Customers could have a cool head

Beer and cider drinkers expected to prioritise quality going forward

Many beer and cider fans spent lockdown experimenting with new brands and products

THIS year’s lockdown period is likely to have had an impact on the beers and ciders customers will purchase this autumn – with a freshly-poured pint once again seen as a treat.

Both categories are hugely important to bars and pubs, with figures from Heineken claiming on-trade beer sales reached £12.8 billion in the UK last year (£1bn in Scotland) and cider accounting for £2bn.

And while the figures are bound to look different in 2020, it’s clear that beer and cider are cornerstones of the on-trade experience with consumers expected to prioritise quality when heading out to bars and pubs.

“People are more likely to want to treat themselves and will be willing to pay a bit more when they go out, so look at how you can make the most of this with a range of more premium options,” said Andrew Lawrence of Molson Coors.

Rob Sandall of Thatchers Cider agreed.

He said the lockdown period “had a significant impact on consumer choice”.

“For a regular pub-goer who has a naturally limited choice of beer and cider, during lockdown the off-trade represented a chance to reappraise the category and choose the brands that met their needs the most,” said Sandall.

Stephen Kofler of Krombacher reckoned the lockdown has seen expectations rise with “consumers having more time on their hands and showing a few more discerning drinking habits”.

The trend towards ‘premiumisation’ isn’t new, of course.

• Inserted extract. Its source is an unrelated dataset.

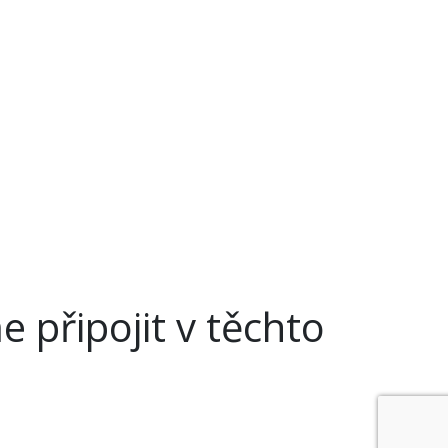
připojit v těchto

Consumers have been increasingly turning to more premium products for several years now.

And Jerry Shedden of Heineken said at the heart of the trend is “an ever-more knowledgeable and demanding consumer who is increasingly willing to trade up their drinks choices”.

“In fact, 47% of consumers are willing to pay more for a better quality drink,” said Shedden.

Craft beer has been one of the beneficiaries of the trend towards more premium products, and Shedden said this has been reflected in craft beers being stocked by around 35% of outlets across the UK, with a quarter of customers said to be more likely to visit a venue if it stocks a range of craft beers.

However, operators were warned against removing mainstream brands from the bar as established favourites are likely to continue to be popular as well.

“Repeat trade is going to be more important than ever and, while many consumers will want to treat themselves with something a bit special after so long away from their local, others will be hankering for their regular draught favourite, so considering the right balance across your range will be crucial,” said Lawrence at Molson Coors.

This is just as true of the cider category, which is said to have performed particularly strongly during the lockdown period.

Rob Salvesen of Kopparberg said: “Cider saw a massive resurgence during this period, with cider growing the fastest at 49% and fruit cider specifically at 73%.

“The only category showing greater growth is in premixed spirits, as consumers understandably look for ways to recreate an in-bar experience at home.

“As the on-trade begins to open its doors, we expect consumers to continue to buy into the categories and, more importantly, the brands they have been enjoying in their own homes.”

Draught has long been king in the on-trade for both beer and cider and this isn’t likely to change anytime soon. However, drinks companies advised using fridge space to stock a selection of craft beers and more exotic fruit ciders.

“Consumers are willing to sample new products in packaged format, which means there’s more opportunity for you to experiment, such as by introducing exotic flavours,” said Shedden at Heineken.

“With tap space becoming increasingly limited, this allows outlets to maintain throughput and quality with mainstream draught cider options, while offering choice and premiumisation through pack-aged cider.”

With venues discouraged from having customers stand at the bar, those packaged products will be even less visible than usual, however, and companies stressed how important it is that venues are able to communicate their full range of beers and ciders to customers.

“People are navigating the on-trade differently and brand communication definitely isn’t now all about that few seconds at the bar when the pressure is on to make the call,” said Simon George of Budweiser Budvar.

Collette Cumbes of cider maker Celtic Marches encouraged operators to make full use of digital marketing – websites, social media channels and apps – to make their range as visible as possible.

“Having menus with images can help but for ease, utilising online platforms can help customers make decisions prior to arrival and access to imagery simpler on site,” said Cumbes.

Salvesen of Kopparberg said making menus available for customers to peruse at their tables rather than the normal “panic ordering at the bar” will lead to customers “taking their time to pick out their favourite brands and drinks”.

And with table service the standard in licensed premises for the foreseeable future due to COVID-19, staff have the opportunity to encourage customers to trade up.

“To make the most of this, it’s important customer-facing employees really get to know the beers and ciders behind the bar and become comfortable chatting with customers about the line-up,” said Martyn Jones of Westons Cider. 

“While the fixture itself might be temporarily less visible, if the team is confident and clear on the choice available, this shouldn’t need to negatively impact sales.”